Recently, the artist began a speaking tour that brought him to Yale and Princeton universities. Yale University Press published a book on the Westegaard’s cartoon and its effect. It did so without including the image that sparked all the controversy. At Yale, the artist was refused permission to project his cartoon onto a screen while he delivered his remarks. Instead, Yale assured Westegaard his cartoon would be shown in a separate room “so that students who do not want to see it, do not have to see it.” The brave Yale authorities never provided the room in which to display the drawing.

According to the Brussels Journal, Yale’s Muslim chaplain Omer Bajwa claimed Westergaard’s visit was part of a plot hatched by Dutch Member of Parliament Geert Wilders and American scholar Daniel Pipes. Wilders, as you may recall from a previous post to this blog, is also a Dutchman living under threat of death by fanatical soldiers of the “religion of peace.”
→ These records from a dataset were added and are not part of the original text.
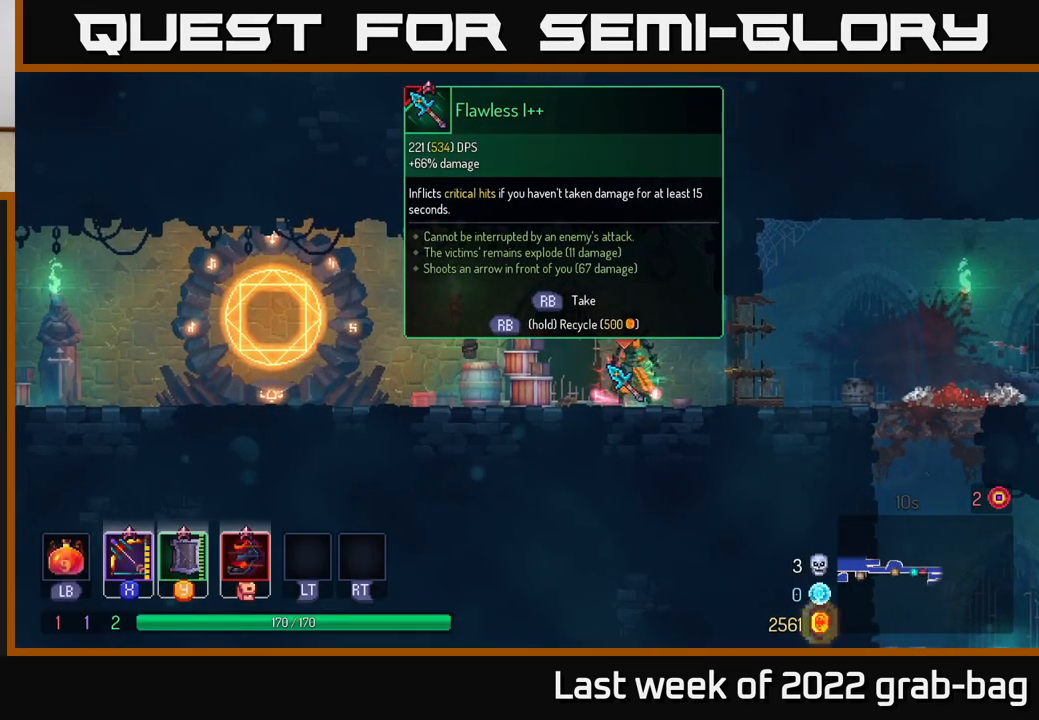
{"buttons": ["R1"], "left_stick": "center", "right_stick": "center", "events": []}
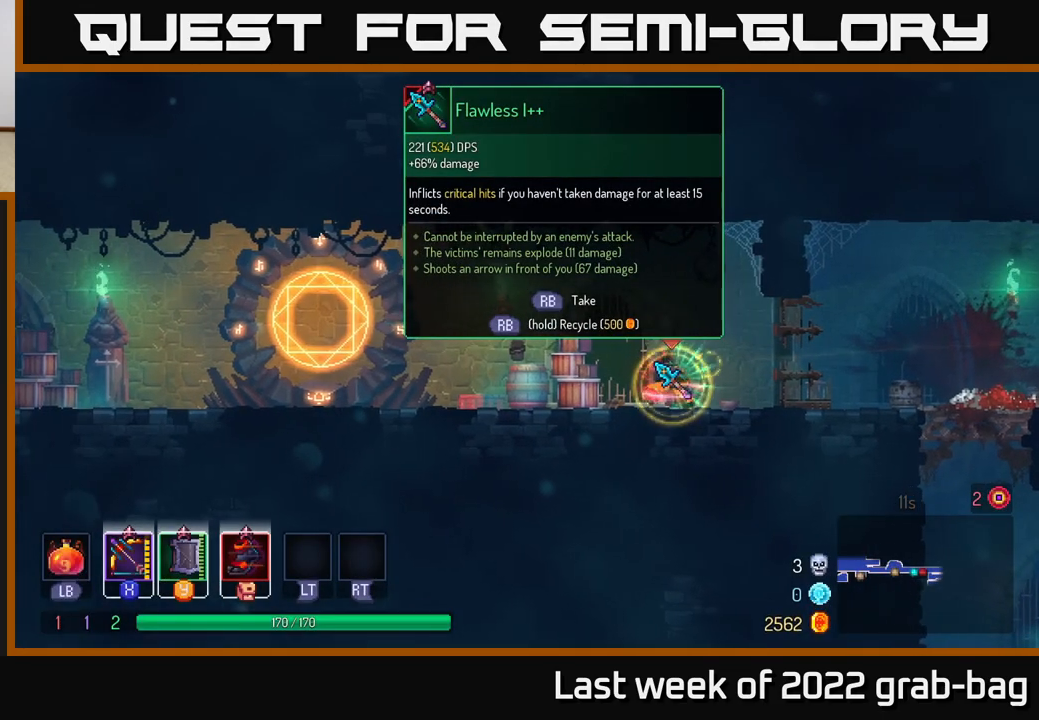
{"buttons": [], "left_stick": "right", "right_stick": "center", "events": [[217, "left_stick", "right"], [233, "R1", "up"], [383, "B", "down"], [450, "B", "up"]]}
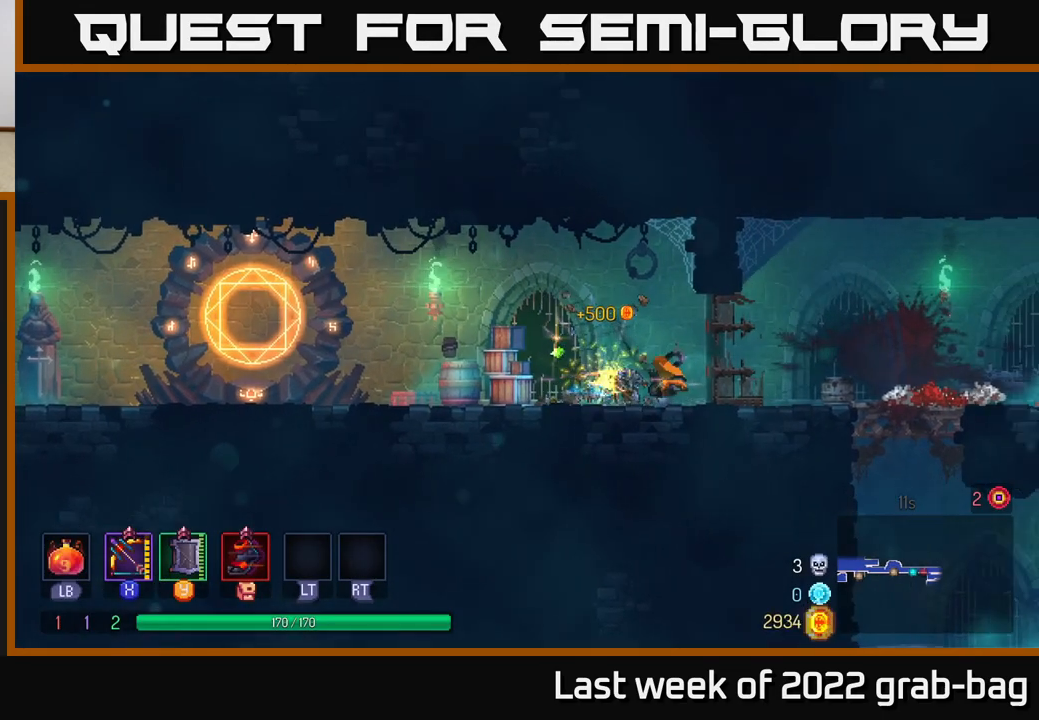
{"buttons": [], "left_stick": "right", "right_stick": "center", "events": []}
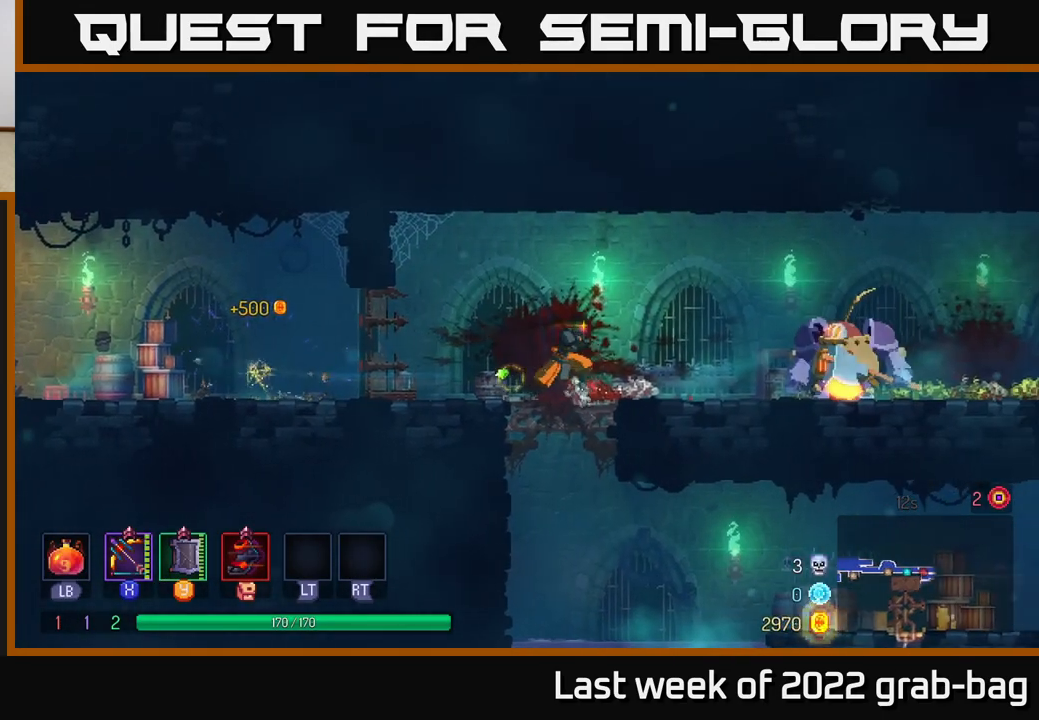
{"buttons": ["X"], "left_stick": "center", "right_stick": "center", "events": [[217, "X", "down"], [383, "left_stick", "center"]]}
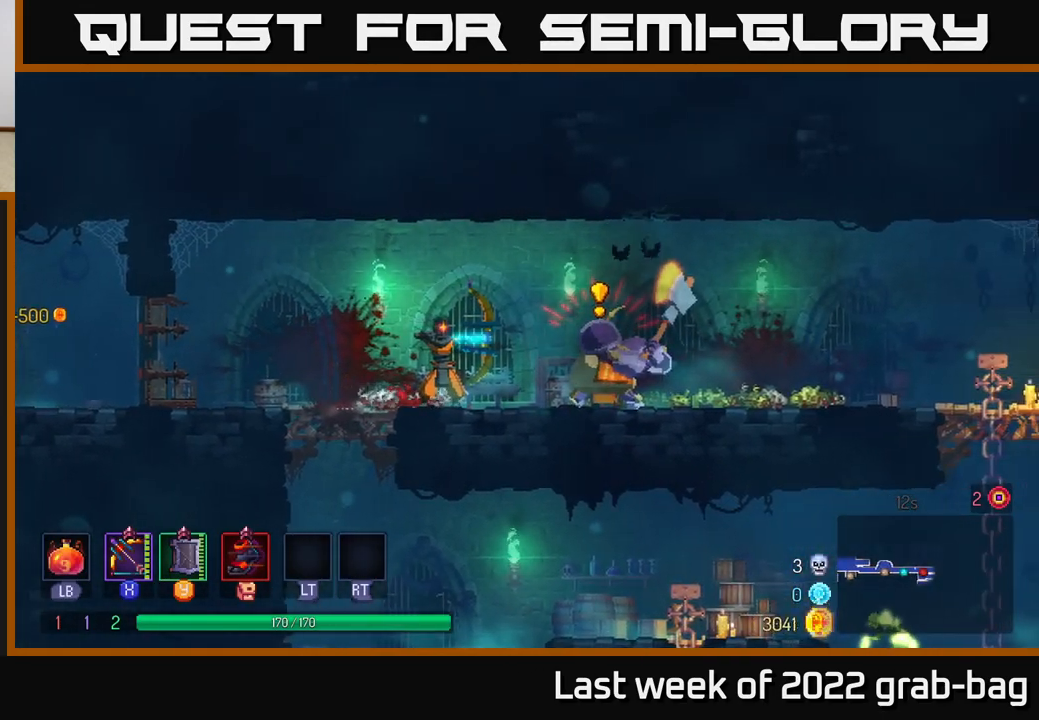
{"buttons": [], "left_stick": "right", "right_stick": "center", "events": [[183, "left_stick", "right"], [200, "X", "up"], [317, "B", "down"], [383, "B", "up"]]}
During the question and answer phase to Westegaard’s Yale visit, a student – proving how successful today’s universities are at transmitting cowardly nihilism – told the artist, “You feel unsafe today, which is unfortunate, but you should realize that your presence here today has made thousands of other people feel unsafe.” This student’s parents can be proud knowing the $50,000 tuition they paid Yale closed their child’s mind to the obvious: that Islamic fanatics who murder women and children, writers, musicians, politicians, artists, Jews and anyone else who refuses to conform to their narrow, barbaric and primitive worldview — pose a far greater threat to our otherwise tranquil lives than do cartoonists.

The thousands of American’s who died on and since 9/11 make it difficult to step back and see the profound absurdity of an enemy our crumbling Western World fears and seeks to accommodate. The violent reaction by deranged Islam to Westegaard’s cartoon is tantamount to maddened mallards threatening the life of Daffy Duck’s creator Chuck Jones. With several plots to kill Westegaard foiled, the continuing fervor to murder the cartoonist proves what daffy and odd ducks jihadists truly are.